I hate to think that I got a bad second starter but I'm not sure what to try next. Any one have any ideas? Thanks for your help in advance.
 
Is the replacement an OEM starter or one of the many cheap rebuilds?

Even used OEM starters are better than a new cheap rebuilt. For some reason our skis need GREAT starters.
 
If your connections are excellent and your battery is great. Then you got a second bad starter I would think.
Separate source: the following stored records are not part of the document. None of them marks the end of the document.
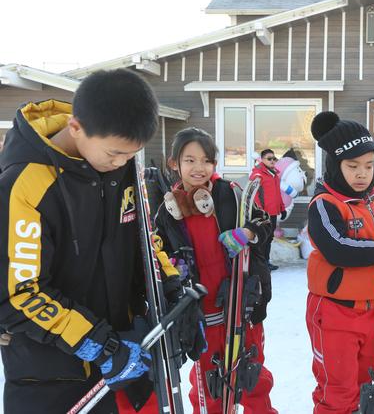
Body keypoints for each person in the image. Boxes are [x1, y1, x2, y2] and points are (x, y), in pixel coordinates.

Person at [0, 69, 175, 413]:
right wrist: (98, 344)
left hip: (123, 366)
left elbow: (144, 238)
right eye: (115, 154)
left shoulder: (118, 165)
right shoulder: (25, 183)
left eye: (130, 155)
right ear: (76, 127)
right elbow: (20, 292)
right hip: (51, 379)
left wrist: (170, 286)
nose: (122, 163)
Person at [153, 127, 277, 414]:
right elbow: (158, 254)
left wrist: (247, 233)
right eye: (190, 160)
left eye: (207, 160)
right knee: (208, 387)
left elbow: (264, 223)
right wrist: (174, 268)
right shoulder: (166, 212)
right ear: (174, 163)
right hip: (201, 316)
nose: (199, 168)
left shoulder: (230, 194)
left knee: (252, 377)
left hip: (239, 306)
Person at [306, 111, 374, 414]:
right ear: (334, 166)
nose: (362, 173)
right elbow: (339, 249)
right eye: (352, 166)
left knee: (365, 385)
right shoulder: (324, 205)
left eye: (368, 165)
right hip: (335, 313)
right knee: (337, 391)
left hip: (371, 311)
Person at [250, 149, 286, 271]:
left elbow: (277, 194)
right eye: (269, 159)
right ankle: (260, 264)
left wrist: (282, 208)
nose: (272, 161)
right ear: (262, 160)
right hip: (264, 214)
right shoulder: (258, 174)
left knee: (269, 238)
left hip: (273, 213)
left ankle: (266, 261)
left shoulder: (274, 174)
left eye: (274, 158)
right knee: (262, 239)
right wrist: (260, 212)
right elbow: (255, 195)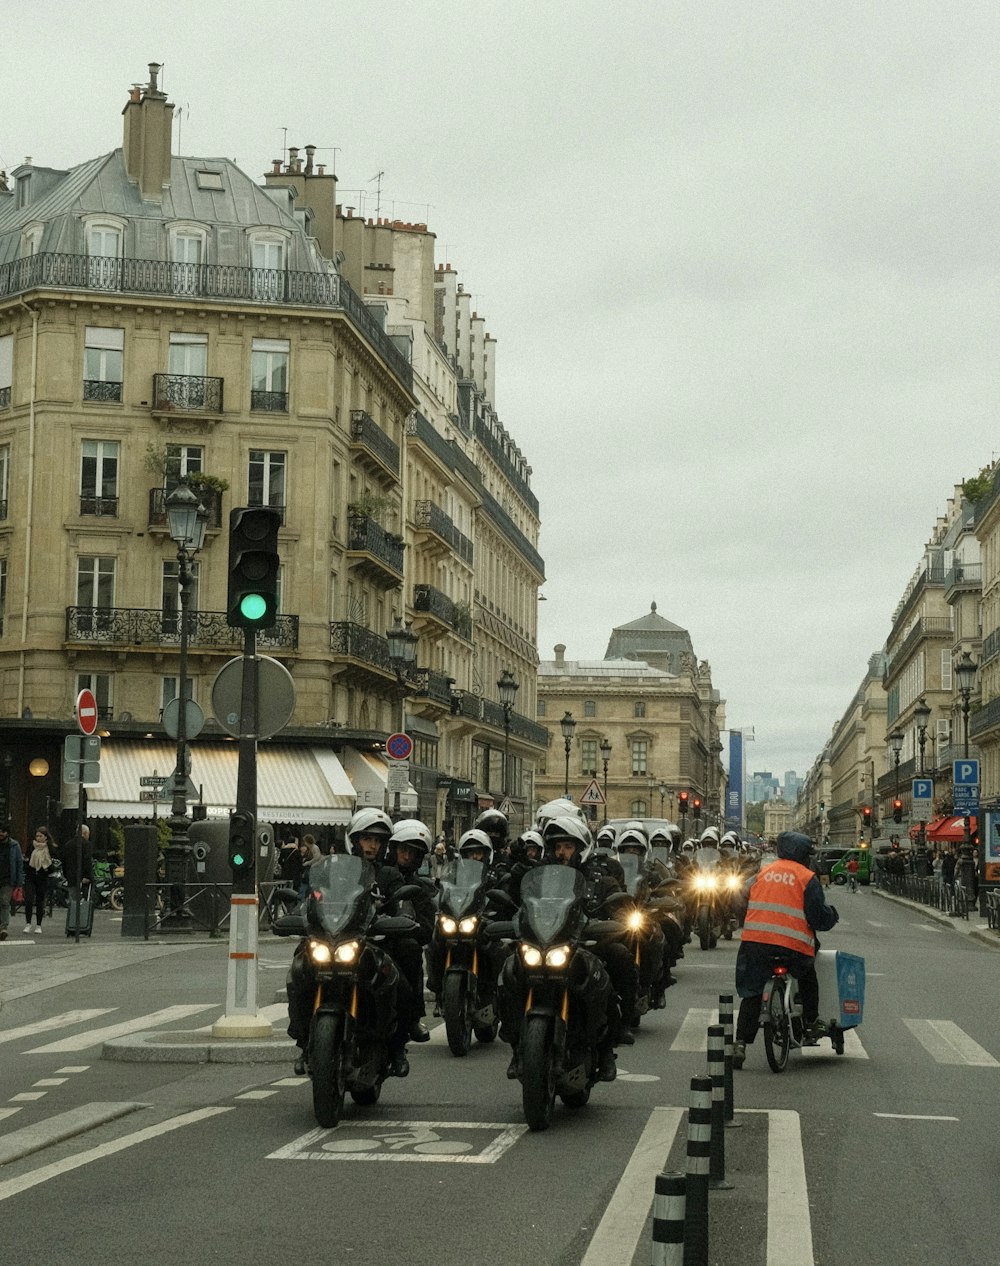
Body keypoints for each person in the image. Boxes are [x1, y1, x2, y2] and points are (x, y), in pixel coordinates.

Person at [498, 815, 620, 1083]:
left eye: (567, 846)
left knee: (608, 975)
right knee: (509, 971)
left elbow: (615, 904)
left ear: (580, 847)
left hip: (581, 943)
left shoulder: (597, 876)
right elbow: (521, 901)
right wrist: (516, 869)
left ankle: (606, 1048)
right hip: (544, 943)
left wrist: (611, 921)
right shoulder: (540, 875)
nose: (562, 852)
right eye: (557, 847)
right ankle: (517, 1047)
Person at [732, 830, 839, 1069]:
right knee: (808, 976)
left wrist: (745, 922)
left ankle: (740, 1043)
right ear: (803, 856)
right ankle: (811, 1022)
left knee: (752, 992)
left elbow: (739, 899)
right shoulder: (806, 877)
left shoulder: (762, 874)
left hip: (756, 944)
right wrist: (832, 917)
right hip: (793, 948)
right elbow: (818, 916)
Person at [23, 826, 55, 933]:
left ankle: (38, 924)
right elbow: (26, 859)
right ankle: (28, 923)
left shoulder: (49, 848)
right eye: (37, 836)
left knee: (40, 901)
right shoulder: (32, 847)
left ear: (45, 837)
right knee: (29, 899)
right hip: (31, 876)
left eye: (40, 836)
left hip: (42, 876)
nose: (38, 838)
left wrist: (48, 867)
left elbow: (53, 863)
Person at [0, 822, 24, 942]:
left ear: (7, 833)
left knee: (4, 902)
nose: (1, 834)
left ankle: (3, 927)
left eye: (3, 831)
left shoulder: (14, 846)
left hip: (8, 880)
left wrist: (19, 883)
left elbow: (19, 864)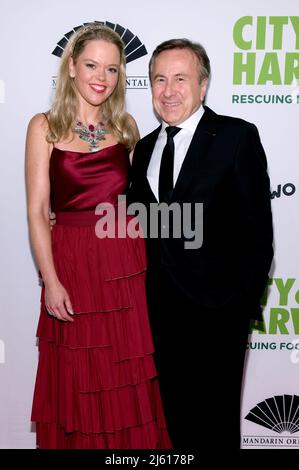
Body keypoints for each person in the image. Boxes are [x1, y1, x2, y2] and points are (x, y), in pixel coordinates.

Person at [25, 24, 171, 449]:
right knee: (78, 373)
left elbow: (142, 198)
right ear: (71, 66)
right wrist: (50, 280)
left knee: (127, 370)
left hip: (125, 263)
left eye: (111, 69)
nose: (100, 77)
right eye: (91, 65)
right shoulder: (45, 127)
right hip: (71, 262)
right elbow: (36, 210)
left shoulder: (125, 126)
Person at [129, 38, 273, 450]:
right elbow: (140, 223)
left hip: (218, 316)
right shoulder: (143, 150)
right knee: (174, 424)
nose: (169, 90)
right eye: (159, 79)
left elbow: (258, 235)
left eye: (180, 78)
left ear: (203, 84)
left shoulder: (236, 137)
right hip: (158, 313)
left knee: (216, 427)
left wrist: (234, 307)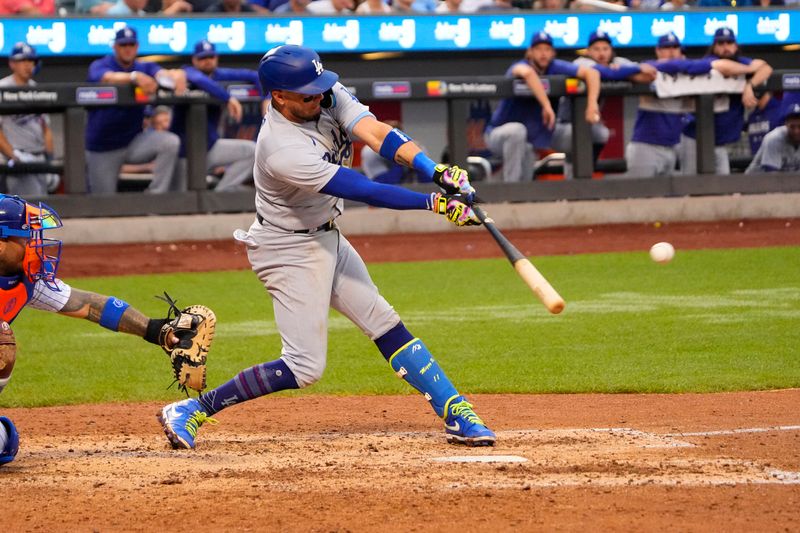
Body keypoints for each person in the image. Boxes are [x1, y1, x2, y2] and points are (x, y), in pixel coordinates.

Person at [157, 44, 495, 450]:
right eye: (307, 94)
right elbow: (359, 187)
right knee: (304, 367)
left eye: (320, 88)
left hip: (324, 234)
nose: (318, 97)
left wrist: (434, 170)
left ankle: (455, 411)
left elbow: (376, 133)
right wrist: (433, 202)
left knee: (383, 321)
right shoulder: (281, 149)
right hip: (285, 249)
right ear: (278, 96)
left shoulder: (324, 94)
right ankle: (191, 410)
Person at [0, 194, 211, 465]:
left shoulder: (24, 281)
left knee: (5, 441)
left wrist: (157, 331)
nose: (35, 245)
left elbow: (89, 305)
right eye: (26, 238)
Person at [625, 33, 765, 178]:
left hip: (671, 147)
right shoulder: (650, 67)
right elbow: (624, 71)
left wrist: (750, 78)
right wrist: (632, 68)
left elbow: (720, 64)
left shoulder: (686, 68)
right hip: (645, 145)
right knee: (640, 194)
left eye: (675, 47)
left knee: (665, 197)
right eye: (666, 47)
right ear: (658, 51)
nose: (671, 51)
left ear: (681, 51)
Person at [484, 31, 600, 183]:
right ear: (530, 52)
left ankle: (577, 185)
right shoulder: (520, 65)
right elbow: (528, 74)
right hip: (499, 134)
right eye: (538, 49)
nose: (543, 54)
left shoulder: (555, 66)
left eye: (547, 49)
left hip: (535, 134)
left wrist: (592, 104)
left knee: (580, 133)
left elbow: (592, 73)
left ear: (552, 53)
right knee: (517, 131)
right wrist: (547, 105)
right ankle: (510, 189)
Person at [85, 26, 186, 194]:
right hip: (103, 147)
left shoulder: (145, 67)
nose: (127, 48)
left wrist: (176, 75)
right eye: (123, 45)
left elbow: (161, 74)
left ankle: (155, 198)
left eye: (131, 45)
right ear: (115, 47)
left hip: (134, 142)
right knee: (103, 203)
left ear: (137, 47)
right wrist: (133, 77)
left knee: (169, 142)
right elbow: (105, 77)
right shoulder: (101, 64)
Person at [552, 30, 656, 179]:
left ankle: (584, 175)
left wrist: (625, 70)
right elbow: (603, 72)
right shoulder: (581, 62)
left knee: (601, 134)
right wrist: (629, 71)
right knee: (579, 144)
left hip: (588, 124)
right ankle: (574, 183)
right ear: (588, 51)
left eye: (605, 49)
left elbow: (648, 74)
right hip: (564, 126)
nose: (601, 54)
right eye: (596, 49)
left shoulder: (618, 62)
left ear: (611, 50)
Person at [678, 27, 773, 176]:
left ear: (736, 45)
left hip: (719, 142)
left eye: (729, 43)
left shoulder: (740, 62)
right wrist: (749, 69)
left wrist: (750, 84)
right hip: (694, 137)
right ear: (714, 47)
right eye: (721, 44)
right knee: (692, 184)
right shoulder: (708, 61)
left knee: (722, 184)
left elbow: (766, 68)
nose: (725, 47)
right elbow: (724, 67)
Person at [171, 40, 260, 192]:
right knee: (179, 197)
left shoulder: (219, 75)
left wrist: (266, 98)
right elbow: (200, 80)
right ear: (194, 60)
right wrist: (228, 98)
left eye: (210, 57)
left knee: (252, 151)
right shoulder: (187, 72)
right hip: (183, 154)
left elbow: (255, 75)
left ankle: (221, 193)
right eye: (202, 58)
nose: (207, 61)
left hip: (210, 148)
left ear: (216, 58)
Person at [0, 43, 56, 197]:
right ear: (12, 63)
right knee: (28, 210)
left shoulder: (36, 88)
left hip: (39, 157)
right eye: (22, 60)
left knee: (42, 208)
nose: (27, 65)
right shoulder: (2, 88)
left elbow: (46, 128)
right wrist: (14, 156)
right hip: (18, 157)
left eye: (31, 61)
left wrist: (50, 160)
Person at [745, 103, 800, 174]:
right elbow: (771, 178)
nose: (796, 131)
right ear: (786, 124)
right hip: (754, 182)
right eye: (792, 126)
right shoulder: (774, 139)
Is the ground cable at the starter or did you relocate it?
 
I would take the Positive cable that goes to the starter and sand both side of the copper eyelit. Pull the starter and sand the starter casing on both sides were the two fasterners bolt the starter to the engine block, also sand up the mating surface on the engine block. While the starter is out make sure that the positive post on the starter is clean, maybe sand the top of the nut that the eylite mates with. It sounds to me like you have oxidation on the copper lead to the starter. It doesn't take much to current to spin the motor with the plugs out, but with them in thats a different story any oxidation on any of the leads will resitrict current (oxidation acts like a resistor). Might as well do the positve battery lead as well. Also make sure there is no oxidation builiding up on the 2 10mm bolts at the starter relay. Clean these leads up with sandpaper too, then hit them with some dielectric grease then get some patience and get the red caps back on the starter relay 10mm fasteners.